By distributing the workload across the back-up tiers, CommVault feels that they alleviate the performance concerns of both source-side and target-side deduplication methods. Although the respective providers of those solutions will debate the point, source-side deduplication may impact performance of the client while performing the look-up for redundant data, and target-side deduplication can become a bottleneck when receiving that data. CommVault potentially gets around the problem by spreading the load throughout the back-up tier. For clients where even the five percent load of creating hashes is too much impact, there is an option to have the media server create the hash, but of course that increase in the performance requirements would need to be accounted for before configuring hash creation on the media agent(s).

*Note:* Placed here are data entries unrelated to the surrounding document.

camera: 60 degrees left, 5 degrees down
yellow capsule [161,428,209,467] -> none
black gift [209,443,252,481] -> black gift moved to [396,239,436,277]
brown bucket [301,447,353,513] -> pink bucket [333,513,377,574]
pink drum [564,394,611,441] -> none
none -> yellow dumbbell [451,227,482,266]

The downside to this hybrid approach to deduplication vs. a pure source-side deduplication method is that CommVault must transmit all the data (compressed or uncompressed) across the network between the server and the media agent, redundant or not. This is not unlike target-side deduplication technologies that must also receive the entire back-up. The result is that there continues to be the need for a robust back-up infrastructure, at least between the server and media agent. CommVault will deduplicate the data sent from the media agent to the target storage device, and at that stage would place a network load similar to what we would see from a source-based deduplication approach. To CommVault's advantage is their ability to manage data holistically, meaning that they can use incremental backups along with a synthetic full capability that is compatible with their deduplication. This reduces outbound data at the server/source level, and combined with data compression, this means that they will only require the transmission of new or modified blocks and files across the network, not the entire data set.
CommVault's software-based deduplication also can be configured to work with its replication capability, or it can leverage replication capabilities in the underlying storage systems, which can be any standard disk subsystem. With either approach, hardware replication or a software-based replication, only those changed blocks of data are sent across the WAN. While this provides a lot of choices for getting your backup data off-site it does not provide global dedupe capability across multiple sites, something that we have discussed in the past. So redundant data from across multiple sites will be stored, but redundant data sent from the same site.source, will be deduplicated across multiple back-up cycles.